As represented in qualifications offered to several answers, many biochemists do of course become involved with specific cases, such as patients receiving parenteral nutrition or those with severe hyponatraemia. Some intervention is also offered by ward pharmacists, although again this appears to be mostly an ad hoc, reactive response for example to hyponatraemia, rather than a planned proactive process to initiate and monitor the solutions and additions used.
Introducing a service to support and oversee the use of intravenous fluids would require engagement from all of the clinical specialities involved, alongside laboratory specialists and pharmacists, and would have significant albeit not enormous resource implications.
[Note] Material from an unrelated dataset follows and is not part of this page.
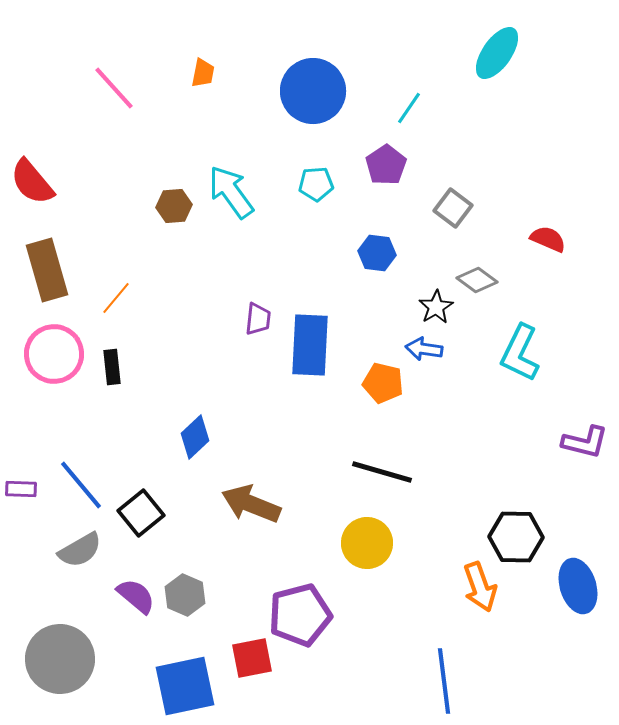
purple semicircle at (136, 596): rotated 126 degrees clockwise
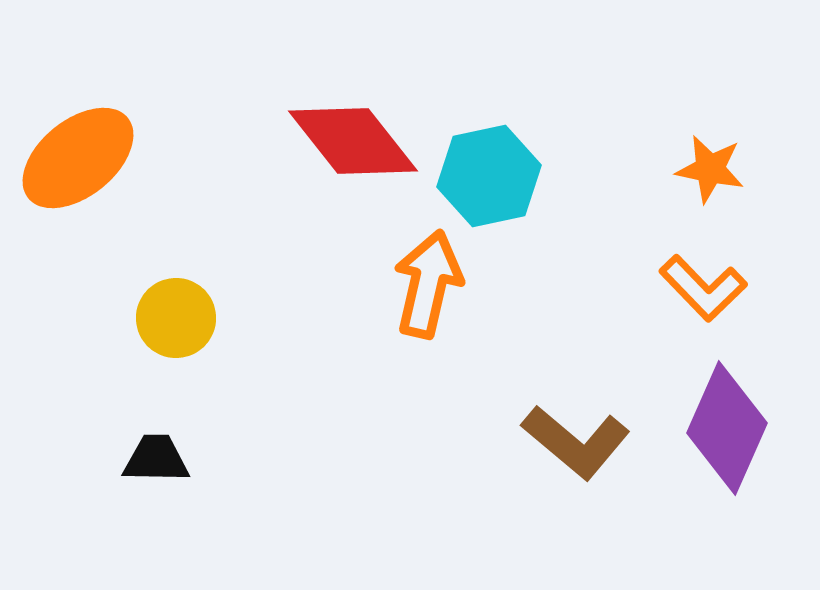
It offers however considerable potential benefits both in terms of patient safety and outcome, but also potential compensatory savings from prolonged hospital admissions. Gaining universal buy-in would not be straightforward as there are undoubtedly alternative options to the guidelines that would produce the same physiological result and some clinicians will prefer to use regimens with which they have long experience and which may be entirely appropriate. Many hospitals may not have used some of the recommended solutions routinely, and any shift could have significant financial implications. As ever, therefore, the guidance should be used as such and not be interpreted as a mandatory policy. They should however prompt a careful re-examination of current practices.
Is it now time for intravenous fluid management to become identified as a discrete area of medicine with professionals (doctors, nurses or pharmacists) trained to review fluid prescribing in light of a patient's clinical and electrolyte status and act both as gatekeepers and educators on the ward? It could represent a major step forward in patient safety.